Unified architecture requires dynamic resource allocation to avoid pipeline stalls with IMR, but resource allocation could be static with tilers due to decoupled geometry, which means 0 control logic overhead for tile-based architectures
Agreed in theory although none of my points had anything with the extra control logic
To simplify the reasoning, I assumed that even on an IMR the control logic would be less expensive than adding more units to achieve the same performance (i.e. imagine a design with identical VS and PS units that are statically allocated to one or the other at design/manufacturing time to save that control logic; I would expect that to always be slower than an unified design).

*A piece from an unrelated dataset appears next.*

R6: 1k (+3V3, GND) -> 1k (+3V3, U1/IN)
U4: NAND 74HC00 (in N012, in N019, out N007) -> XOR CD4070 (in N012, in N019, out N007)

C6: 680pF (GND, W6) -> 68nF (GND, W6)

Regarding geometry vs pixel processing logic, the specifics are often overlooked:
- On an IMR, if the triangle setup unit is the bottleneck, then the PS/TMUs will stall. So if you have a very high polygon count object that is nearly entirely outside the frustum or at least fails the depth test, you will pay the geometry processing cost of that object in full.

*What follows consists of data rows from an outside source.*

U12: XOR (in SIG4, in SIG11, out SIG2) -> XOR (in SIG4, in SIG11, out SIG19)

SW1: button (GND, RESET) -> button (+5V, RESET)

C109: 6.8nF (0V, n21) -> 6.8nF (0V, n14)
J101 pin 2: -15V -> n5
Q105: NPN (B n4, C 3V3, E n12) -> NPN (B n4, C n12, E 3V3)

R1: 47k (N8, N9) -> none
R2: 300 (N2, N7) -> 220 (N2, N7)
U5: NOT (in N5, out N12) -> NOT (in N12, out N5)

- On a TBR, only the *average* VS vs PS throughput matters, as you can do the pixel processing of the previous render/frame while doing the geometry processing of the current one. So if the geometry processing for the entire render/frame isn't the overall bottleneck, then that invisible object will basically come for free. This is an often overlooked advantage of TBRs for geometry processing.
- On both IMRs and TBRs, you ideally want to have all the fixed-function units busy as often as possible, so that they don't become a bottleneck at other points in time. For example, on a very naive unified shader TBR where you did geometry processing and pixel processing sequentially with no overlap, if the geometry stage was triangle setup limited, then the shader core will mostly stall for that duration. On the other hand if geometry and pixel processing happen in parallel, the geometry part may essentially come "for free".
- When doing VS and PS overlap in an unified architecture (either IMR or TBR), it's very frequent for the VS not to use the TMUs while the PS might be TMU limited. So ideally you want fine-grained overlap between VS and PS inside every individual shader core/cluster so that the VS ALU instructions basically come for free when the PS is TMU limited.
The last point especially is very easy to get wrong if you try to get away with simple control logic, although it's hard to say how much it matters for typical workloads as they'd need to be both VS_heavy and TMU-heavy for this to be significant; arguably part of GLBenchmark 2.5 does fit in that category FWIW.
One thing I'm still curious about in Tegra 4's case is whether the PS ALUs are really FP20 and if so how they're getting DX9_3 conformance... I assume they've got a dedicated normalisation unit (ala NV4x for FP16 but higher precision here) which would help reduce precision issues in typical workloads as normalisation is a frequent problem.